Accountable Care Organizations,(ACOs) are part of the proposed new rules included in the Affordable Care Act,signed into law by President Obama on March 21,2010. The ACO is a network of doctors and hospitals that share responsibility for providing coordinated care to Medicare patients. ACOs create incentives for health care providers to work together to treat an individual patient across care settings – including doctor’s offices, hospitals, and long-term care facilities. Under the proposed ACO rules, the Medicare Shared Savings Program rewards ACOs that lower escalating health care costs, while meeting performance standards on quality of care, and putting patients first. By focusing on the needs of patients and linking payments to outcomes, these delivery system reforms should improve the health of individuals and communities and slow cost growth.

For example, Jane is a diabetic with erratic blood sugar that causes dizzy spells despite her medications. As a result she was often going to the ER. When she joined an ACO, however, she was able to eliminate these trips to the ER, because the ACO coordinated her care among her doctor, a nurse and a diabetes educator with whom she talks daily about diet and exercise. The educator schedules her appointments and works with her on her meal plan. When Jane has a bad day, she contacts the nurse who meticulously goes through her food intake and helps her make better choices.

Patient and provider participation in an ACO is purely voluntary.
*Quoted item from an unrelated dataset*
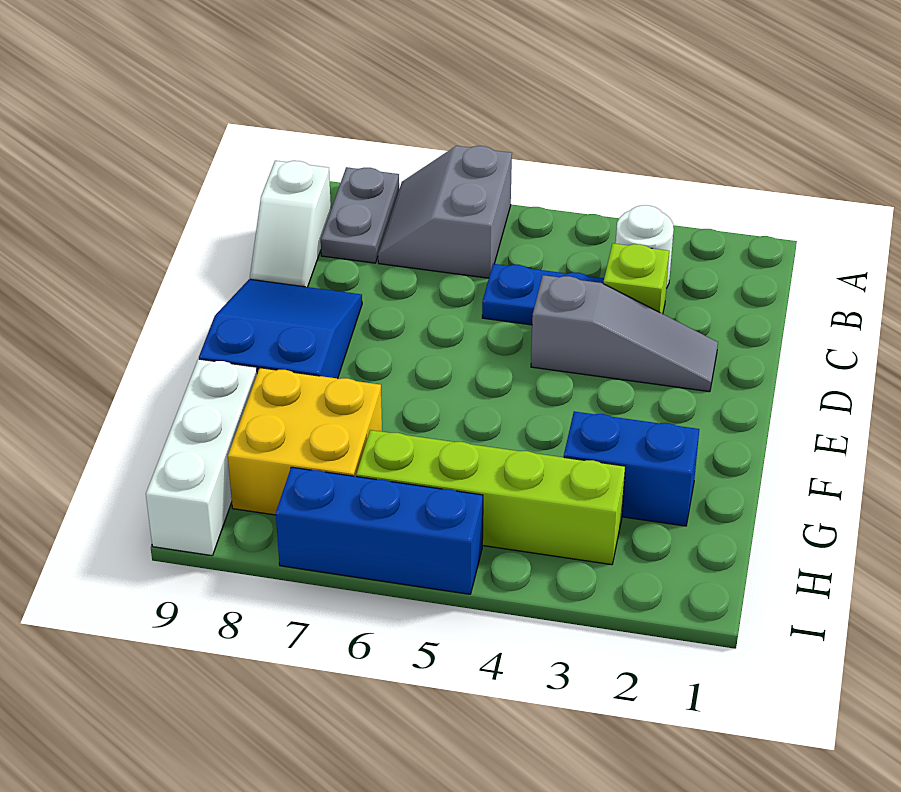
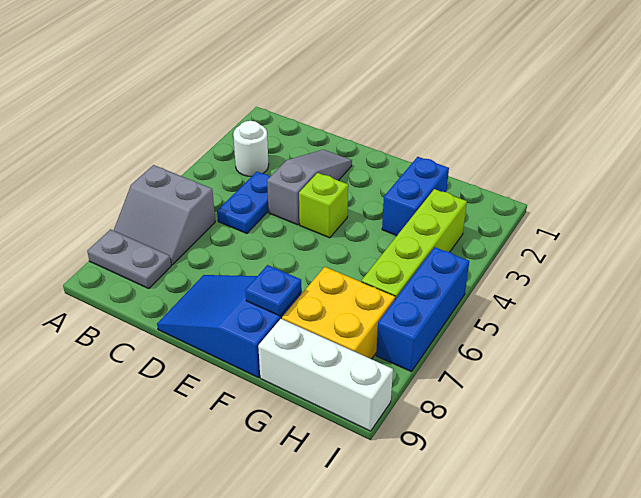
white 1x2 slope [250,161,331,287] -> none
lime 1x1 brick [603,243,669,314] -> lime 1x1 brick moved to [299,173,348,238]
none -> blue 1x1 plate [245,265,302,316]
With baby boomers entering retirement age, health costs for elderly and disabled Americans are expected to soar. ACOs focus on prevention and make providers jointly accountable for the health of their patients, giving them strong incentives to cooperate, avoid unnecessary tests and procedures, and meet quality targets. ACOs do not do away with fee for service, but they create savings incentives by offering bonuses when providers keep costs down and meet specific benchmarks.

ACOs are not a panacea, however, they offer the promise of patient-centered care that incorporates case management, management of electronic medical records, care coordinators and use of data analytic systems to track populations.  This could mean a  healthier future for patients and potential cost savings to Medicare of up to $960 million in the first three years. Although that amount is far less than one percent of Medicare spending it is still a significant number that promises to grow.